# Ziel 1
Ändern Sie im Text über die Forderungen der Hotels an Booking.com den Abschnitt von "Booking.com hingegen widerspricht" bis "vom September 2024.", indem Sie "Ankündigung" durch "Mitteilung" ersetzen, und geben Sie diesen Abschnitt vollständig wieder.
# Ziel 2
Führen Sie den Text über die Schadenersatzforderungen der Hotels gegen Booking.com im Anschluss an seinen letzten Satz weiter.

# Textblock
^^^^

Die Rebellion der Hotels gegen Booking.com

| Hotellerie Hotellerie

Mehr als 10.000 Hotels fordern Schadenersatz von Booking.com. Die Betriebe werfen dem weltgrößten Hotelbuchungsportal vor, sie über Jahre daran gehindert zu haben, günstigere Direktpreise anzubieten. Die Initiative wird von der europäischen Hotelallianz Hotrec und über 30 nationalen Verbänden unterstützt – darunter der Hotelverband Deutschland (IHA).

Koordiniert wird sie von der Stiftung Hotel Claims Alliance, wie Hotrec und der IHA mitteilten. Die Organisatoren sprechen von einer der größten juristischen Auseinandersetzungen der Branche.

Was Hotels vorwerfen

Im Zentrum stehen sogenannte Bestpreisklauseln. Diese verpflichteten Hotels lange Zeit, ihre Zimmer nicht günstiger als auf Booking.com anzubieten – auch nicht auf der eigenen Website. Aus Sicht der Hotelverbände haben solche Klauseln die Preishoheit der Betriebe beschnitten, den Wettbewerb eingeschränkt und Direktbuchungen verdrängt. «Jetzt ist es an der Zeit, gemeinsam aufzutreten und Wiedergutmachung zu fordern», sagte der Generaldirektor des italienischen Verbands Federalberghi, Alessandro Nucara.

Booking.com hingegen widerspricht – inhaltlich wie formal. Zum einen bestreitet das Unternehmen, bislang eine offizielle Klage erhalten zu haben. «Es handelt sich um eine Ankündigung von Hotrec, nicht um eine eingereichte Sammelklage», teilte das Unternehmen auf Anfrage mit. Zum anderen weist Booking.com zentrale rechtliche Argumente der Hotelverbände zurück – insbesondere die Auslegung eines EuGH-Urteils vom September 2024.

Die Schadenersatzforderungen der Sammelklage beziehen sich laut Hotrec auf den Zeitraum von 2004 bis 2024. Die Teilnahme sei für Hotels kostenfrei und risikolos. «Die Sammelklage erfährt einen überwältigenden Zuspruch», sagte IHA-Hauptgeschäftsführer Markus Luthe. Wegen der großen Resonanz sei die Anmeldefrist bis zum 29. August verlängert worden.

^^^^

# Verfügbare Daten
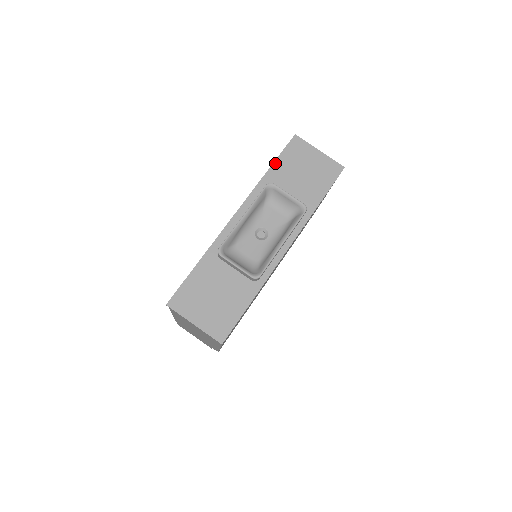
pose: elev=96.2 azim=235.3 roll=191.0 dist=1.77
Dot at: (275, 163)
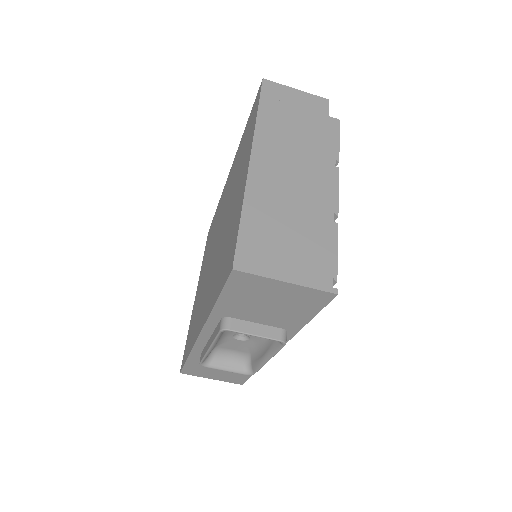
Dot at: (220, 300)
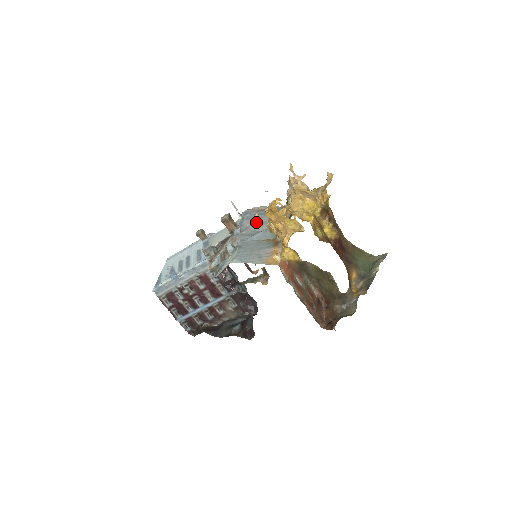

^^^^

# Ausgabe 1
Booking.com hingegen widerspricht – inhaltlich wie formal. Zum einen bestreitet das Unternehmen, bislang eine offizielle Klage erhalten zu haben. «Es handelt sich um eine Mitteilung von Hotrec, nicht um eine eingereichte Sammelklage», teilte das Unternehmen auf Anfrage mit. Zum anderen weist Booking.com zentrale rechtliche Argumente der Hotelverbände zurück – insbesondere die Auslegung eines EuGH-Urteils vom September 2024.

# Ausgabe 2
Hier zu einem Interview zu dem Thema mit Markus Luthe bei Radio Eins: https://www.radioeins.de/programm/sendungen/mofr1013/_/sammelklage-reiseportal-booking-hotels.html

Was der EuGH entschied

Die Hotelverbände stützen ihre Forderungen auf ein Urteil des Europäischen Gerichtshofs vom September 2024. Darin stellte der EuGH klar, dass Preisbindungsklauseln grundsätzlich gegen das EU-Wettbewerbsrecht verstoßen können, abschließend klären muss den Fall aber ein Amsterdamer Gericht. Eine generelle Zulässigkeit solcher Klauseln lehnten die Richter am EuGH ab - und stärkten damit vielen Hotels den Rücken.

Booking.com teilt weiter mit, die Plattform sei für Hotels ein freiwilliger Vertriebskanal. «Jeder unserer Unterkunftspartner kann seine Vertriebs- und Preisstrategie frei gestalten und seine Zimmer überall anbieten, wo er möchte.» Man unterstütze Hotels mit Marketing, Technologie und globaler Sichtbarkeit, darin liege der Mehrwert.

Deutschland ging voran

Die Debatte um Bestpreisklauseln ist nicht neu. In Deutschland untersagte das Bundeskartellamt bereits 2013 dem Anbieter HRS die Praxis. 2015 folgten Verfahren gegen Booking.com und Expedia. Und 2021 entschied auch der Bundesgerichtshof, dass Bestpreisklauseln von Booking.com nicht mit dem Kartellrecht vereinbar seien.

Eine Anekdote veranschaulicht, wie die Diskussion damals ins Rollen kam: Als Bundeskartellamtspräsident Andreas Mundt in einem Hotel am Chiemsee eine zusätzliche Nacht buchen wollte, verlangte die Rezeption mehr Geld als für die Onlinebuchung. Begründung: Der günstigste Preis darf laut Vertrag nur über das Portal angeboten werden. Wieder zurück in Bonn nahm sich die Behörde die Klauseln vor – mit weitreichenden Folgen.

Seitdem gilt in Deutschland ein anderes Wettbewerbsumfeld. «Wettbewerb auf dem Markt der Ferienunterkünfte ist für Reisende gut, weil er die Vielfalt des Deutschlandtourismus abbildet und im Ergebnis zu günstigeren Preisen führt», sagte Norbert Kunz, Geschäftsführer des Deutschen Tourismusverbands (DTV). Plattformen brächten für Anbieter und Gäste viele Vorteile: «Wichtig ist, dass der Wettbewerb funktioniert und die Regeln für alle gelten.»

Marktmacht bleibt ein Streitpunkt

Ein weiterer Kritikpunkt der Hotellerie ist die Marktmacht großer Plattformen. Laut einer Studie von Hotrec und der Fachhochschule Westschweiz Wallis wurden 2023 europaweit 29,1 Prozent aller Übernachtungen über Online-Buchungsportale (OTAs) abgewickelt. Innerhalb dieses Segments hält die Booking Holdings laut Studie einen Marktanteil von 71 Prozent – in Deutschland 72,3 Prozent. Booking.com verweist dagegen darauf, dass Direktbuchungen mit 50,9 Prozent weiterhin den größten Anteil am Gesamtmarkt ausmachen. (dpa)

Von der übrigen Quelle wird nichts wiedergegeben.